Aspergillus galactomannan is a polysaccharide present in the cell wall of Aspergillus species. The Aspergillus galactomannan antigen titer (AGT) test is designed to detect this polysaccharide [8]. In patients with impaired immunity, antigen testing is more specific because there are many cases with no Aspergillus galactomannan antibody response, even if there is invasive aspergillosis [9]. The AGT test is commercially available in both serum and bronchoalveolar lavage fluid (BALF). Depending on the patient’s situation, the clinician can choose which source to use for diagnosis. Another marker for detecting fungal infection, 1,3-beta-D-glucan (BDG), was introduced recently. BDG is a cell wall component of many fungal species, except Cryptococcus spp., zygomycetes, and Blastomyces dermatitidis, which either lack glucan entirely or produce it at a minimal level. A key advantage of using BDG analyses is that only serum is required. Serum is usually an easily accessible specimen, and due to this innate advantage, BDG analysis has been shown to significantly enhance the diagnosis of fungal infections in suspected IFD patients [10]. The development of an indirect yet simple test for detecting IPA has led to active discussion worldwide.

In the revised definition of invasive fungal disease from the European Organization for Research and Treatment of Cancer/Mycoses Study Group (EORTC/MSG) [11], cases of invasive fungal infections, including IPA, can be classified into proven, probable, and possible groups.

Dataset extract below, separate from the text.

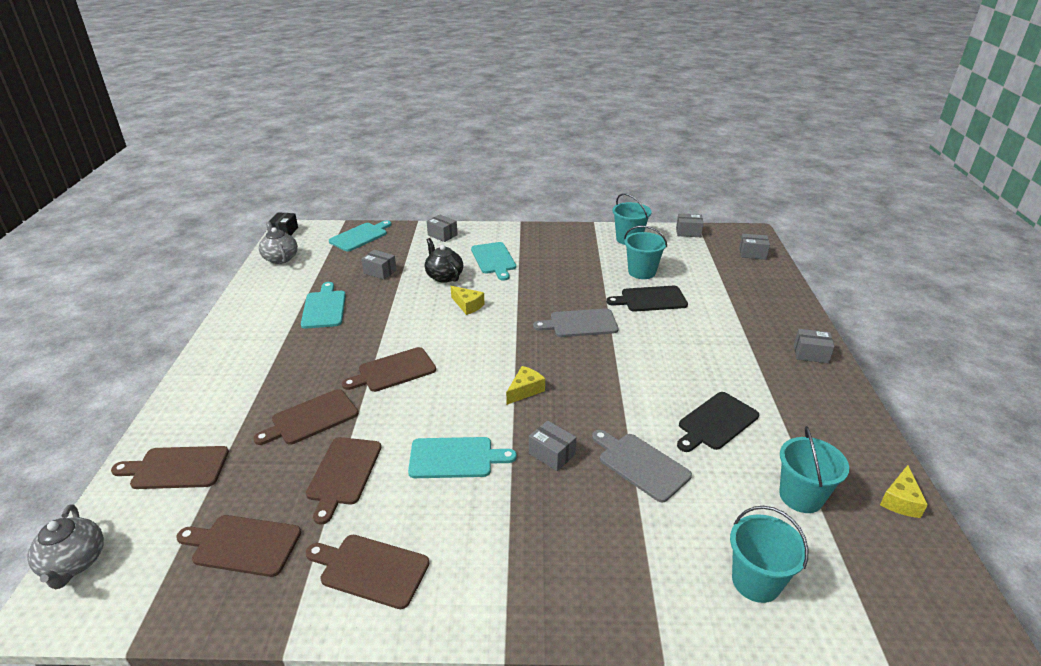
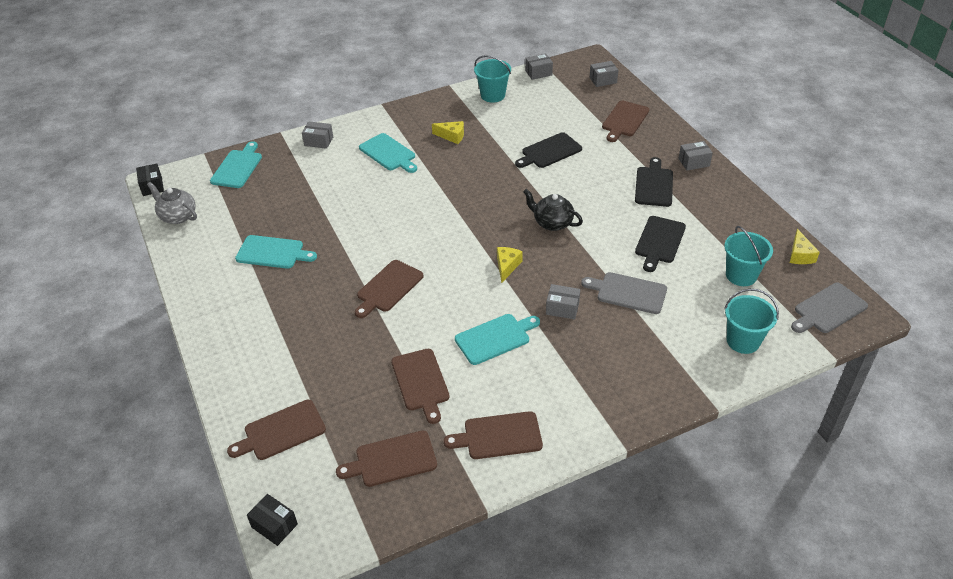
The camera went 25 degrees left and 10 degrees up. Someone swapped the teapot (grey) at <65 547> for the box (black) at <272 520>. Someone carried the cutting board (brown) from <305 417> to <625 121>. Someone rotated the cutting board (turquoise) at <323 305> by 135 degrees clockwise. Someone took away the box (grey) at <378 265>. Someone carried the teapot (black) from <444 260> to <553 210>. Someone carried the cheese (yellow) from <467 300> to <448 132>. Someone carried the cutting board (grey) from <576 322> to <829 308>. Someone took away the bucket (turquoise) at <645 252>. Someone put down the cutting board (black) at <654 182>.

Proven IPA diagnoses are based on a histopathologic, cytopathologic, or direct microscopic examination of a specimen, usually obtained by needle aspiration or the biopsy of infected tissue. The culture of sterile material and Aspergillus polymerase chain reaction (PCR) are also criteria for proven IPA. On the other hand, probable IPA can be defined when one or more factors are satisfied in host factor, clinical feature, and mycological evidence, respectively. From this aspect, serum AGT, BALF AGT, and BDG tests were introduced as potential indirect diagnostic tools for fungal infections. The roles of testing based on AGT, new Aspergillus PCR techniques, and BDG were emphasized in the meta-analysis guidelines compiled by the American Thoracic Society (ATS) in 2019 [12]. According to the meta-analysis guidelines, serum AGT tests in patients with impaired immunity suspected of having IPA had a sensitivity of 0.71 (95% confidence interval (CI), 0.64–0.78) and specificity of 0.89 (95% CI, 0.84–0.92). Similarly, BALF AGT tests in patients with impaired immunity suspected of having IPA had a sensitivity of 0.84 (95% CI, 0.73–0.91) and specificity of 0.88 (95% CI, 0.81–0.91). In this study, BDG testing has only been introduced to diagnose Candida infections in patients in intensive care units. The 2020 EORTC/MSG and 2019 ATS guidelines emphasize the importance of tests to differentiate indirect fungal infections [11,12,13].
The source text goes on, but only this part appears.